Kinder unter 18 oder privilegierte Volljährige gehen der Ehefrau immer vor im Unterhaltsrecht. Der Selbstbehalt gegenüber der Exfrau beträgt 1200,- Euro. Der Selbstbehalt gegenüber den Kindern beträgt 1080,- Euro.

Zudem kommt es auch darauf an ob die Exfrau arbeiten gehen kann. Sind die Kinder über 3, dann ist ihr zumindest ein Teilzeitjob möglich. Nach dem Trennungsjahr wird es für die Frau immer schwieriger nicht zu arbeiten... Denn da muss sie nachweisen, warum es ihr nicht zumutbar ist zu arbeiten. Krankheit, Alter, bereits in Rente, Kinder unter 3... Das wären Gründe. Eigenes Einkommen wird angerechnet und die Ex darf unterm Strich nicht mehr haben mit der Unterhaltszahlung als der Exmann.

Geschiedenenunterhalt

Der nacheheliche Unterhalt (Geschiedenenunterhalt) kommt erst in Betracht, wenn die Scheidung bereits abgeschlossen ist und nun die Unterhaltsfragen zu klären sind. Hierbei ist aber festzuhalten, dass der Gesetzgeber strenge Anforderungen stellt. Hierzu zählen insbesondere die Ausübung einer angemessenen Tätigkeit nach der Ehe (Der Lebensstandard während der Ehe muss nicht zwingend gleich bleiben, gesteigerte Eigenverantwortung bzw. Erwerbsobliegenheit), sowie die Begrenzung des Unterhaltsanspruchs oder gar seine Verwirkung. Im Zusammenhang mit der Ausübung einer angemessenen Tätigkeit ist auf die gestiegene Erwerbsobliegenheit durch die letzte Unterhaltsreform zu verweisen.

https://www.unterhalt.net/ehegattenunterhalt.html

Meine Tante lässt sich scheiden. Laut Anwalt steht ihr selber tatsächlich nur dann Unterhalt zu, wenn Kinder unter drei Jahren vorhanden sind. Damit die Frau die Möglichkeit hat sich die ersten drei Lebensjahre uns Kind zu kümmern.
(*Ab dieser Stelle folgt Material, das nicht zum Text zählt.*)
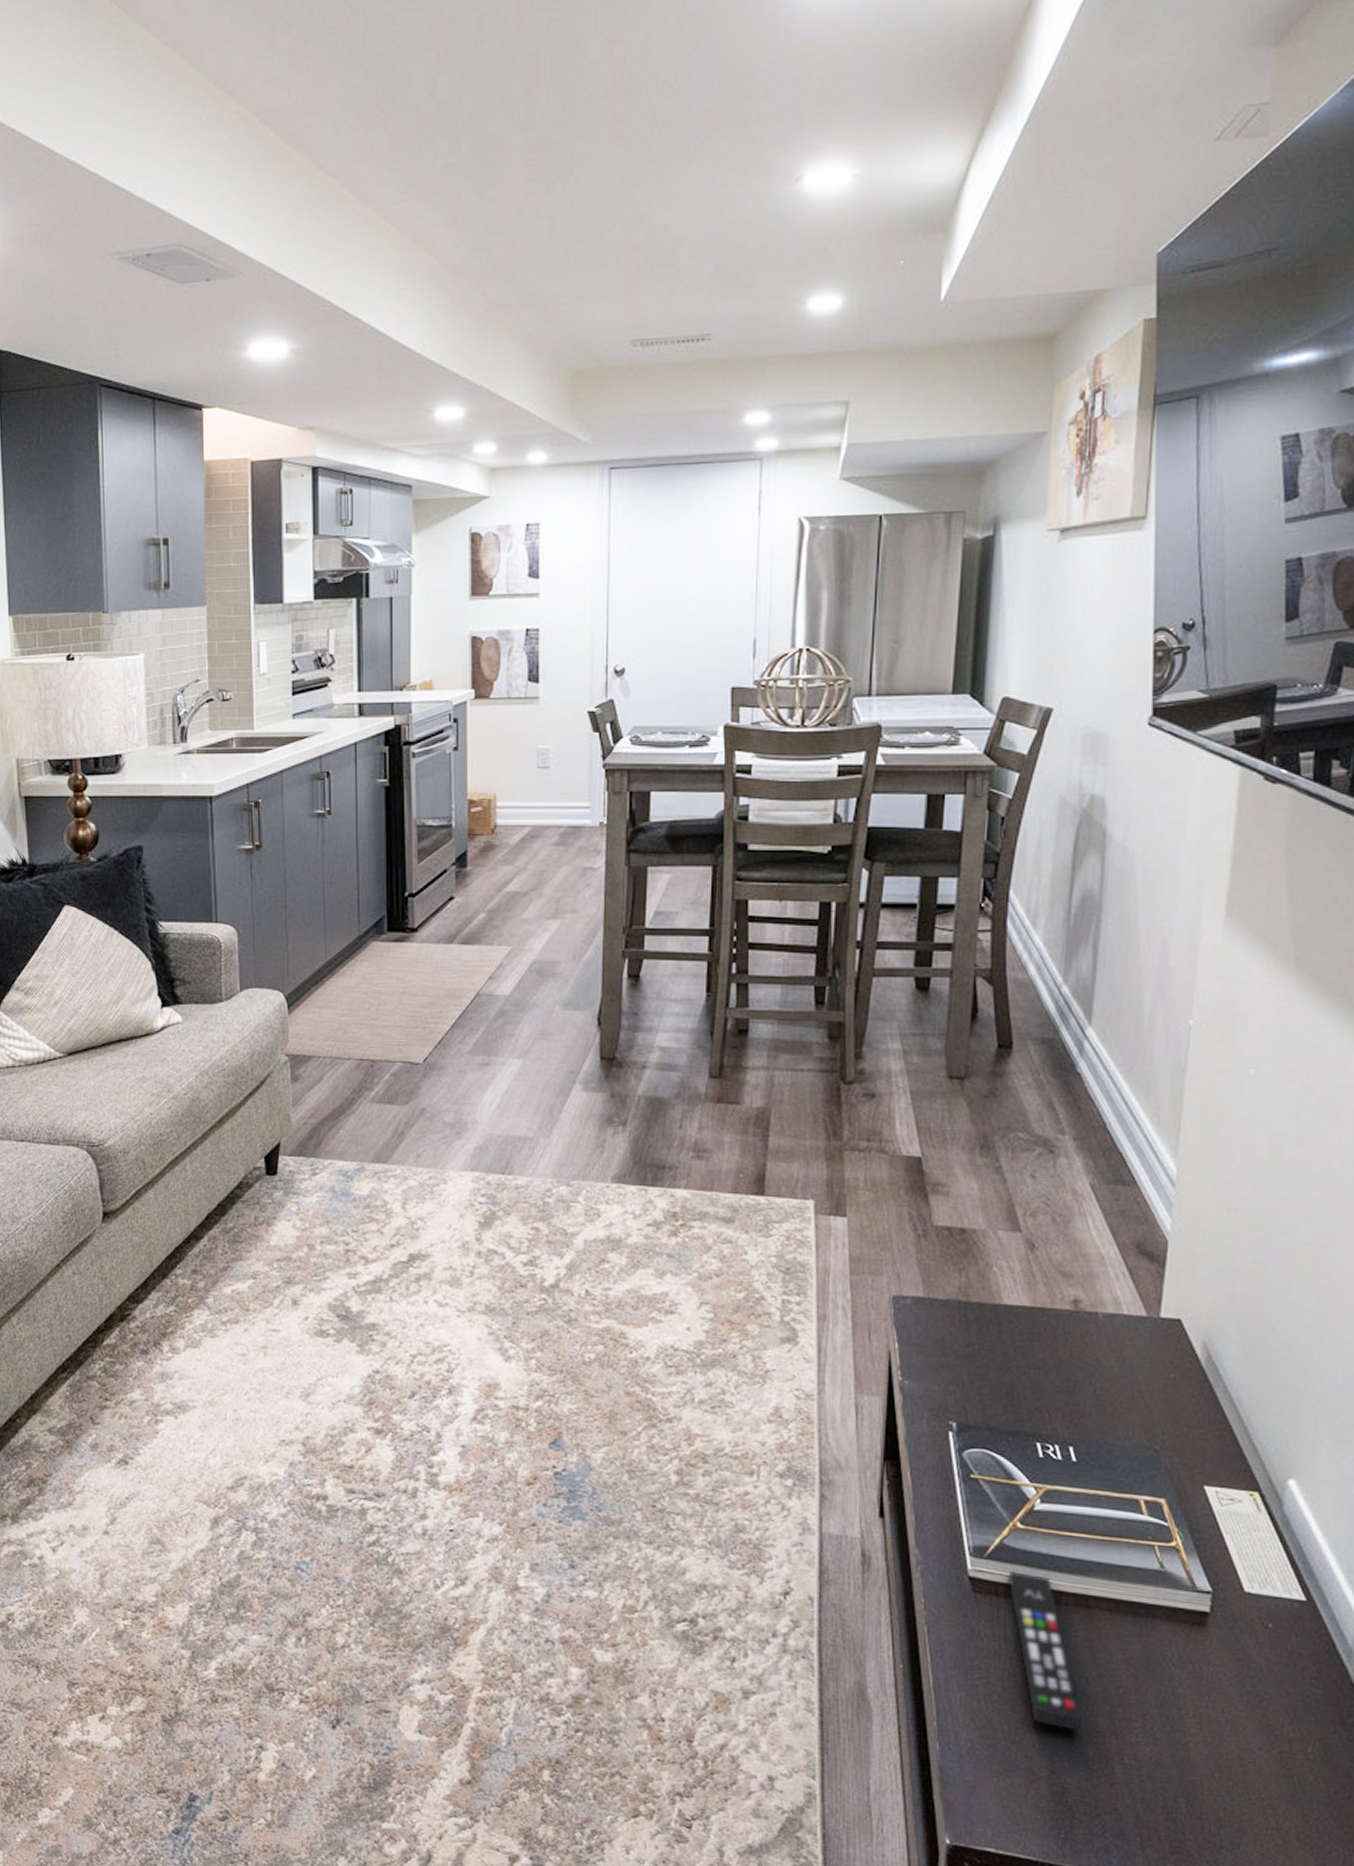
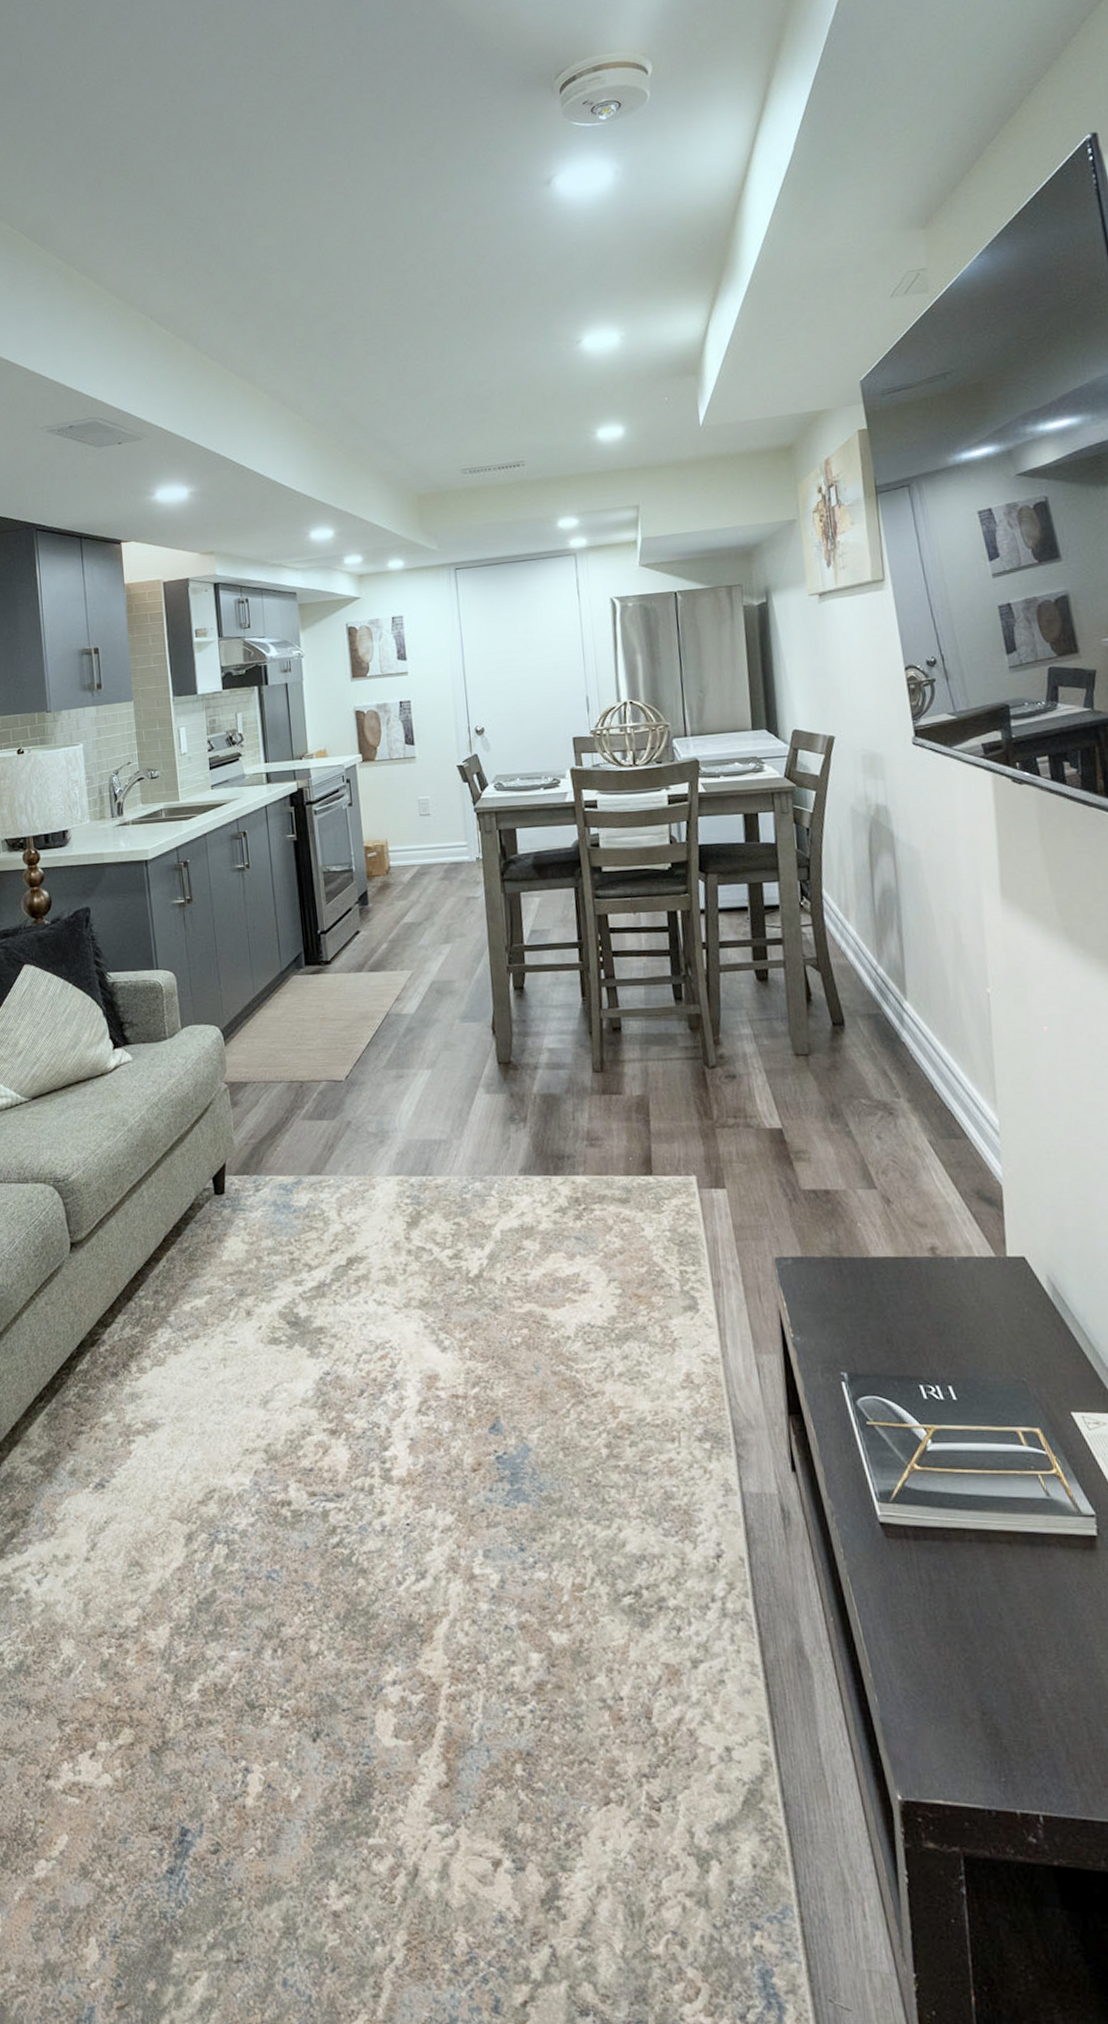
remote control: present [1009,1570,1082,1731] -> none [915,1512,1003,1668]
Ansonsten wird heutzutage davon ausgegangen, dass die Frau selber wieder arbeiten gehen kann und ich glaube höchstens nur ein Jahr bezahlt werden muss, solange sie wirklich nichts findet.

Unterhalt an die Kinder muss natürlich bezahlt werden bis sie erwachsen sind und selber arbeiten gehen.

Dem Mann steht aber immer ein Mindestbetrag zur Verfügung den er auf jeden Fall behalten wird! Egal wie viel er eigentlich zahlen müsste. Bei meinem Onkel waren das glaube ich 1.300 Euro, die er auf jeden Fall als Grundsicherung monatlich selbst behalten darf.

Aber so weiß ich es jetzt nur von denen. Ist vermutlich nochmal von Bundesland zu Bundesland verschieden.